End of long-lived tokens: integrations break unless they adopt refresh tokens
September 2021
On 30 September 2021 Dropbox stopped issuing the never-expiring access tokens many integrations relied on, switching to short-lived tokens plus refresh tokens — backups, scripts, and self-hosted tools that hard-coded a static token broke unless rewritten.
What happened
Historically a Dropbox developer could generate a single long-lived access token that never expired and paste it into a script, a backup tool, or a self-hosted application. That model ended: on 30 September 2021 Dropbox retired the creation of long-lived access tokens, so every newly generated token is short-lived and expires after a few hours.
The replacement requires apps to request 'offline' access during OAuth, receive a long-lived refresh token, and use it to mint fresh short-lived access tokens as needed. This is more secure, but it is also more work, and it broke a common simple pattern.
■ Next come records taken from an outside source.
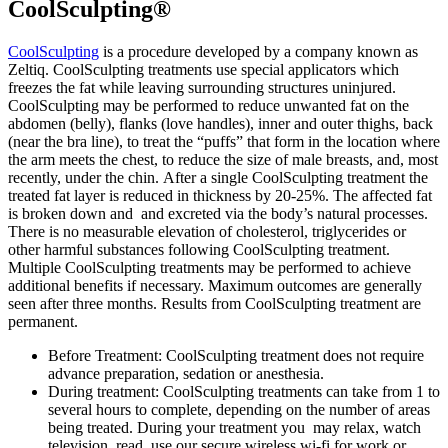
CoolSculpting®
CoolSculpting
is a procedure developed by a company known as
Zeltiq. CoolSculpting treatments use special applicators which
freezes the fat while leaving surrounding structures uninjured.
CoolSculpting may be performed to reduce unwanted fat on the
abdomen (belly), flanks (love handles), inner and outer thighs, back
(near the bra line), to treat the “puffs” that form in the location where
the arm meets the chest, to reduce the size of male breasts, and, most
recently, under the chin. After a single CoolSculpting treatment the
treated fat layer is reduced in thickness by 20-25%. The affected fat
is broken down and and excreted via the body’s natural processes.
There is no measurable elevation of cholesterol, triglycerides or
other harmful substances following CoolSculpting treatment.
Multiple CoolSculpting treatments may be performed to achieve
additional benefits if necessary. Maximum outcomes are generally
seen after three months. Results from CoolSculpting treatment are
permanent.
Before Treatment: CoolSculpting treatment does not require
advance preparation, sedation or anesthesia.
During treatment: CoolSculpting treatments can take from 1 to
several hours to complete, depending on the number of areas
being treated. During your treatment you may relax, watch
television, read, use our secure wireless wi-fi for work or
Numerous open-source projects and integrations — backup utilities, media servers, Flysystem adapters, and others — filed issues and shipped fixes because their long-lived-token setup could no longer be reproduced for new users. Dropbox said it did not plan to immediately disable already-issued long-lived tokens, but no new ones could be created, so any tool whose setup instructions told users to generate a token was effectively broken for new installs.
Impact
For automation, backup, and self-hosted use cases, this was the most disruptive of Dropbox's auth changes, because those tools were precisely the ones that had leaned on a static token and the least likely to have a full OAuth redirect flow. It generated a long tail of broken hobbyist and small-business setups and, like the scoped-apps change it accompanied, deepened the impression that the Dropbox platform demanded ongoing maintenance to keep working.